# Request
Work out how many lines in the data below contain "pushes", and state that count with nothing added.

# Provided information
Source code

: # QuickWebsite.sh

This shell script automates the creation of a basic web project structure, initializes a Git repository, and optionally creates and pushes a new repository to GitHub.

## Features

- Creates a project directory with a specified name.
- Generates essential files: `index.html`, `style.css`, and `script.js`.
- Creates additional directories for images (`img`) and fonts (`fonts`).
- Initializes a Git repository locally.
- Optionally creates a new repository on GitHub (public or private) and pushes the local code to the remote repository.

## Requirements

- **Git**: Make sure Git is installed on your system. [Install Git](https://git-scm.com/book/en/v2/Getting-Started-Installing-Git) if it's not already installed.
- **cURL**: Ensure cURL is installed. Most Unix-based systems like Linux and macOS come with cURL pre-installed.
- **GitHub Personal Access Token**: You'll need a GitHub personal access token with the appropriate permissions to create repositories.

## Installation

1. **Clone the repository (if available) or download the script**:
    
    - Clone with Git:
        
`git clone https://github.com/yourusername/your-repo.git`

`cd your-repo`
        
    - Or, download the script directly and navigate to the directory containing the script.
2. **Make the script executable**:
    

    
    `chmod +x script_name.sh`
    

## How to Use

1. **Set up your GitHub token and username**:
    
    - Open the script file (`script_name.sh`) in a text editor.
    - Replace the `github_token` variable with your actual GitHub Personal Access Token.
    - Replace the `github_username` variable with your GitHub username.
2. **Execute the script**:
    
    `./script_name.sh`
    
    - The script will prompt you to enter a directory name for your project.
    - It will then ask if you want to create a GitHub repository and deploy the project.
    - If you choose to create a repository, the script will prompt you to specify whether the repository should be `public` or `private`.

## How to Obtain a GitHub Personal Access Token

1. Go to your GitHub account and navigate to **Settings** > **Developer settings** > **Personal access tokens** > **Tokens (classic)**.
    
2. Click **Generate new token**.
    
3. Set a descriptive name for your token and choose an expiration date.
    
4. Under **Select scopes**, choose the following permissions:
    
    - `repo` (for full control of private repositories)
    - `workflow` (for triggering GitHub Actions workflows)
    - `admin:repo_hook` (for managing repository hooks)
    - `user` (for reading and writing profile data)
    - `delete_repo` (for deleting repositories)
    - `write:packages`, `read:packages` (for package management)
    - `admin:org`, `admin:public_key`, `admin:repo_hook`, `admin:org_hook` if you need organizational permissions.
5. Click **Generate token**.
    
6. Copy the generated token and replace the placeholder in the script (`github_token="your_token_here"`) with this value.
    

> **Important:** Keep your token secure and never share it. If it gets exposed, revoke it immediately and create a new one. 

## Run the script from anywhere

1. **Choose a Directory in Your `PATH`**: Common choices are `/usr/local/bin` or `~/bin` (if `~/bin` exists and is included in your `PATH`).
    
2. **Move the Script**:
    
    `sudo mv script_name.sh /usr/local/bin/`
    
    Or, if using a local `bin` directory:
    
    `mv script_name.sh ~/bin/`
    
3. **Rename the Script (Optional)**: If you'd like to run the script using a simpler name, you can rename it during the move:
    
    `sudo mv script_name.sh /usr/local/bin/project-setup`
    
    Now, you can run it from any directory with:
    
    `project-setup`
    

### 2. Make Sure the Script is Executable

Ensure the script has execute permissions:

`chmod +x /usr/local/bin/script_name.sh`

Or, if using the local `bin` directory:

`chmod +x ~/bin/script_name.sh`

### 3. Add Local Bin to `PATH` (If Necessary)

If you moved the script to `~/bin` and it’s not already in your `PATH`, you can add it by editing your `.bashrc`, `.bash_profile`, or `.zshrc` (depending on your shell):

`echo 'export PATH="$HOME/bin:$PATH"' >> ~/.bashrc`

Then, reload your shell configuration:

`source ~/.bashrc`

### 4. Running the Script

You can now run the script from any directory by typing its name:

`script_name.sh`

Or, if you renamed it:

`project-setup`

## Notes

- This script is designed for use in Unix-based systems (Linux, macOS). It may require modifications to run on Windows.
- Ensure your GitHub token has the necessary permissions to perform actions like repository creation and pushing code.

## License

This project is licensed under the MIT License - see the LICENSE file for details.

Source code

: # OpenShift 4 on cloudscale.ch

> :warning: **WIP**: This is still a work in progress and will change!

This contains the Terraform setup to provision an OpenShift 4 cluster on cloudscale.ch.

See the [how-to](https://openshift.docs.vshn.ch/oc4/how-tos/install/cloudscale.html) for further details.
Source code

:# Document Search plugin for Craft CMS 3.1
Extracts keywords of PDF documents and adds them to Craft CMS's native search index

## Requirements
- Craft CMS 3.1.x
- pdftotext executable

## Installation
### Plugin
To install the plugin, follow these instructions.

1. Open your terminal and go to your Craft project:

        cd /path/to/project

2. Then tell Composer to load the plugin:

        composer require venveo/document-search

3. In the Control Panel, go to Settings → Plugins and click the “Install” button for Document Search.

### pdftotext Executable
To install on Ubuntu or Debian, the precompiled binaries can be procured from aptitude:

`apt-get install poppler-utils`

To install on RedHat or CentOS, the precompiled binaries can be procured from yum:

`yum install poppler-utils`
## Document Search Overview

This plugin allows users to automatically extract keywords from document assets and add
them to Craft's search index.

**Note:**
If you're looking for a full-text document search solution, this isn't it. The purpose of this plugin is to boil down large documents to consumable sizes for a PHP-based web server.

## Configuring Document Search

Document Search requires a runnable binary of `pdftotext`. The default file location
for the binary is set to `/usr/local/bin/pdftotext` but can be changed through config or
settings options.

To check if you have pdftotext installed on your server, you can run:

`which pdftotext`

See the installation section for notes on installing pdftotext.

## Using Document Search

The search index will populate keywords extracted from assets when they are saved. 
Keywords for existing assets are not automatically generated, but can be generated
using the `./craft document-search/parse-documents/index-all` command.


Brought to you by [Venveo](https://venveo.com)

# Expected output
2